Many things have come to womankind surprisingly recently: The right to vote and the right to own property. Women are also business owners and CEO of fortune 500 companies. Before women had the whole month, the U.S. recognized Women's History Week; before that, a single International Women’s Day.

Dedicating the whole month of March in honor of women's achievements may seem irrelevant to some today. But at the time of the conception of Women's History Week, activists saw the designation as a way to revise a written and social American history that had largely ignored women's contributions.
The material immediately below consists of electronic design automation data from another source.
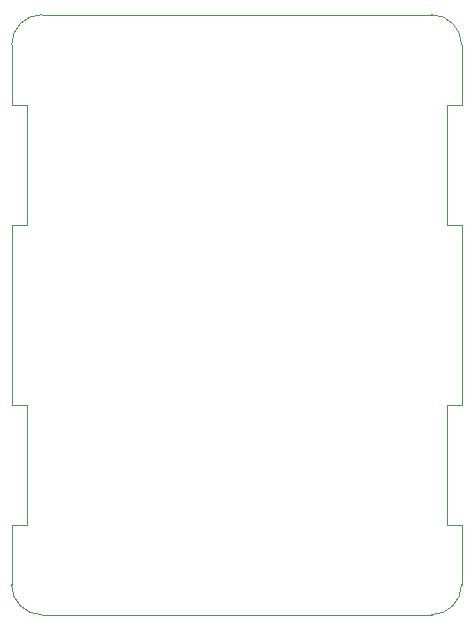
<source format=gbr>
G04 #@! TF.GenerationSoftware,KiCad,Pcbnew,(5.1.5)-3*
G04 #@! TF.CreationDate,2020-02-21T12:08:19+01:00*
G04 #@! TF.ProjectId,acmp_test_fixture,61636d70-5f74-4657-9374-5f6669787475,rev?*
G04 #@! TF.SameCoordinates,Original*
G04 #@! TF.FileFunction,Profile,NP*
%FSLAX46Y46*%
G04 Gerber Fmt 4.6, Leading zero omitted, Abs format (unit mm)*
G04 Created by KiCad (PCBNEW (5.1.5)-3) date 2020-02-21 12:08:19*
%MOMM*%
%LPD*%
G04 APERTURE LIST*
%ADD10C,0.050000*%
G04 APERTURE END LIST*
D10*
X2540000Y0D02*
X35560000Y0D01*
X2540000Y50800000D02*
X35560000Y50800000D01*
X0Y7620000D02*
X0Y2540000D01*
X1270000Y7620000D02*
X0Y7620000D01*
X1270000Y17780000D02*
X1270000Y7620000D01*
X0Y17780000D02*
X1270000Y17780000D01*
X0Y33020000D02*
X0Y17780000D01*
X1270000Y33020000D02*
X0Y33020000D01*
X1270000Y43180000D02*
X1270000Y33020000D01*
X0Y43180000D02*
X1270000Y43180000D01*
X0Y48260000D02*
X0Y43180000D01*
X38100000Y7620000D02*
X38100000Y2540000D01*
X36830000Y7620000D02*
X38100000Y7620000D01*
X36830000Y17780000D02*
X36830000Y7620000D01*
X38100000Y17780000D02*
X36830000Y17780000D01*
X38100000Y33020000D02*
X38100000Y17780000D01*
X36830000Y33020000D02*
X38100000Y33020000D01*
X36830000Y43180000D02*
X36830000Y33020000D01*
X38100000Y43180000D02*
X36830000Y43180000D01*
X38100000Y48260000D02*
X38100000Y43180000D01*
X2540000Y0D02*
G75*
G02X0Y2540000I0J2540000D01*
G01*
X38100000Y2540000D02*
G75*
G02X35560000Y0I-2540000J0D01*
G01*
X35560000Y50800000D02*
G75*
G02X38100000Y48260000I0J-2540000D01*
G01*
X0Y48260000D02*
G75*
G02X2540000Y50800000I2540000J0D01*
G01*
M02*

</source>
The celebratory month has its roots in the socialist and labor movements - the first Women's Day took place on Feb. 28, 1909, in New York City, as a national observance organized by the Socialist Party. It honored the one-year anniversary of the garment worker's strikes in New York that had taken place a year earlier, when thousands of women marched for economic rights through lower Manhattan to Union Square. Within two years, Women's Day had grown into an international observance that spread through Europe on the heels of socialism.

Meanwhile, in the U.S., feminist activists took issue with how the history books largely left out the story or contributions of women in America. In light of that imbalance, one group during the 1970s set about revising the school curriculum in Sonoma County, Calif., according to the National Women's History Project. Their idea was to create a "Women's History Week" in 1978, timed around International Women's Day, which the U.N. had begun officially marking in 1975.
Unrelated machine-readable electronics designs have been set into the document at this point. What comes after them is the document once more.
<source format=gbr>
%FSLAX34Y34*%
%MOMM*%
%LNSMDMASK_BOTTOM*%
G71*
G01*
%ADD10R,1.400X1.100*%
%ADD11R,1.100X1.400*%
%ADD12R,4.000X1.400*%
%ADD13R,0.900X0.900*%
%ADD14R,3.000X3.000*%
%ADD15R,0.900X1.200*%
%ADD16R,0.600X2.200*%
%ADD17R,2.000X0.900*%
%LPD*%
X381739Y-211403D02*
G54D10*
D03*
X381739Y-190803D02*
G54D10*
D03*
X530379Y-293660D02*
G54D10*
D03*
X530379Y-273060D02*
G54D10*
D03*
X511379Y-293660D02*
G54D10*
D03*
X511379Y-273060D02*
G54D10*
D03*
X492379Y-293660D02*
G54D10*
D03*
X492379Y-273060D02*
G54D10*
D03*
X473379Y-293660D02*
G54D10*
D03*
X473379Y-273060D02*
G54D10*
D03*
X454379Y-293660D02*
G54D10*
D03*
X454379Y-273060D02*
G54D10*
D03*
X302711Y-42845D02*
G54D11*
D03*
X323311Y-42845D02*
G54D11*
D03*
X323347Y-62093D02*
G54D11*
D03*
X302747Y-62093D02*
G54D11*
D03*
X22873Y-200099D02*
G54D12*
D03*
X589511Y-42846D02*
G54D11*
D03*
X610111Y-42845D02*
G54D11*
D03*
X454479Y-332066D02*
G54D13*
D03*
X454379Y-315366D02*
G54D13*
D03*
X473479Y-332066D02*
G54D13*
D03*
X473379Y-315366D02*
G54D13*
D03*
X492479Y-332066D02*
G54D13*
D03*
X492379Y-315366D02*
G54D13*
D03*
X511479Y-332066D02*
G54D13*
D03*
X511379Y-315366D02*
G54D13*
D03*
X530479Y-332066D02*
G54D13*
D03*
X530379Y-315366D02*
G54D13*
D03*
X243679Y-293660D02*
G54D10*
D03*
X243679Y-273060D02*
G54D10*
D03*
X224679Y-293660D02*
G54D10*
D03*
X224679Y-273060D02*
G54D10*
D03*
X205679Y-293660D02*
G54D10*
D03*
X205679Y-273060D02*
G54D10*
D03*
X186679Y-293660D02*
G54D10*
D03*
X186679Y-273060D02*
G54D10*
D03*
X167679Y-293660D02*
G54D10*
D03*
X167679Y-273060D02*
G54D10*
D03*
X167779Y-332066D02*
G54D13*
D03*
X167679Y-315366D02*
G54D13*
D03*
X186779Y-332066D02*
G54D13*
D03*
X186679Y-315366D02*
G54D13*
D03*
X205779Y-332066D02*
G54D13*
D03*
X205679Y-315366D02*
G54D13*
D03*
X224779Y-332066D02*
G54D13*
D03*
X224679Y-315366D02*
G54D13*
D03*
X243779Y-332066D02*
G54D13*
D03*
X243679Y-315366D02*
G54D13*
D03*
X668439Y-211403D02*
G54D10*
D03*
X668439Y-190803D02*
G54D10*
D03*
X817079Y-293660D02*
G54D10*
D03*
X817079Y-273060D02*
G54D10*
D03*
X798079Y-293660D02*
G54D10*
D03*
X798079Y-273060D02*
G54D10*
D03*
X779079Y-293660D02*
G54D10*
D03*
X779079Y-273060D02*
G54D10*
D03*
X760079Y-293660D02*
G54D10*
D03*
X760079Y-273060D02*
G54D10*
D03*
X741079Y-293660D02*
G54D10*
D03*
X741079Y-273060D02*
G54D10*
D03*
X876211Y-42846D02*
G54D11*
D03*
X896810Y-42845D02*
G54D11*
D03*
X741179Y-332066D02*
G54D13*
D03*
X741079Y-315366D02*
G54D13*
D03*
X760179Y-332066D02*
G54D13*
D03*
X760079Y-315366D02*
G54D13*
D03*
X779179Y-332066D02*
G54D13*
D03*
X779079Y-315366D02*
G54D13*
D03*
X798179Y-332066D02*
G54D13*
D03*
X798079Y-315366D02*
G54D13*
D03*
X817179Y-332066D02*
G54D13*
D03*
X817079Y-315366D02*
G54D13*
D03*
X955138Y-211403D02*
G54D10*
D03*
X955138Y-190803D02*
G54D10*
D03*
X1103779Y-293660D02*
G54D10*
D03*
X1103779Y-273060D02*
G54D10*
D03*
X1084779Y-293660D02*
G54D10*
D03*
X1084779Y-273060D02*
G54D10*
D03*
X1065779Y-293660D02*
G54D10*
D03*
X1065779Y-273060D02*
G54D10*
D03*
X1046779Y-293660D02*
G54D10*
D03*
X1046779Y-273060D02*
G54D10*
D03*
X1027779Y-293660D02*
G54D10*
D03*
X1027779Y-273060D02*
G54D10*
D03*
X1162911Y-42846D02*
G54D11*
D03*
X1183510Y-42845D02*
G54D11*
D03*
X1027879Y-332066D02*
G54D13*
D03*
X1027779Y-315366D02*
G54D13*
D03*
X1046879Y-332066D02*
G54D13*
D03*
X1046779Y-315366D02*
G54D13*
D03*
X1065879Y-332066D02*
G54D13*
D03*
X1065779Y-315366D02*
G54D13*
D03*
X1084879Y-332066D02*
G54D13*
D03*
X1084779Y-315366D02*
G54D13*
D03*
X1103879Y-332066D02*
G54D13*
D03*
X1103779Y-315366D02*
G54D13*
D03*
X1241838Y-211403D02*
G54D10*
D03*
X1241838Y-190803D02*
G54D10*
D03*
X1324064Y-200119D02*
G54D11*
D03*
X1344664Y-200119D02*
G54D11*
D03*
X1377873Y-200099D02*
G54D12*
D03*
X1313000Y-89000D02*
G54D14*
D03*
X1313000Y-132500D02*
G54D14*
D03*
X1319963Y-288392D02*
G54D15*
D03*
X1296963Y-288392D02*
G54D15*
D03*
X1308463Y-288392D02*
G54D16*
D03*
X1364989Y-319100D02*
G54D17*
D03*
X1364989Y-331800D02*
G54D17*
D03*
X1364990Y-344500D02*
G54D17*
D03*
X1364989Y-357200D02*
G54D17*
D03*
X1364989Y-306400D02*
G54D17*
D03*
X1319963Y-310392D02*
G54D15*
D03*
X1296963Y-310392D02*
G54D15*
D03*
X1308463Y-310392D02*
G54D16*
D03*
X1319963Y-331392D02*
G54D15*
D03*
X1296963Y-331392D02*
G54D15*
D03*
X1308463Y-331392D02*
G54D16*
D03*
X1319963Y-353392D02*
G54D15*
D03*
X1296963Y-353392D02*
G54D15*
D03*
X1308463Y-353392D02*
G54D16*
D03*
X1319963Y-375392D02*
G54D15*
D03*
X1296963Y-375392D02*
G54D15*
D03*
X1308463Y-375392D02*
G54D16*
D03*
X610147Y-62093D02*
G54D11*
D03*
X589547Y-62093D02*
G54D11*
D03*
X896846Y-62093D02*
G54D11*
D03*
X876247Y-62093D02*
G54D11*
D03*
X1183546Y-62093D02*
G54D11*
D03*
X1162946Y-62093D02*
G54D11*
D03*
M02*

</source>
In 1979, Molly Murphy MacGregor, one of the week's organizers, traveled to Sarah Lawrence College in New York for a conference with the Women's History Institute. The participants heard about the week in Sonoma County, and the celebration soon spread across the country.

Organizers lobbied Congress and President Jimmy Carter proclaimed the first national Women's History Week for March 2-8, 1980.

"Women's history is women's right - an essential, indispensable heritage from which we can draw pride, comfort, courage, and long range vision.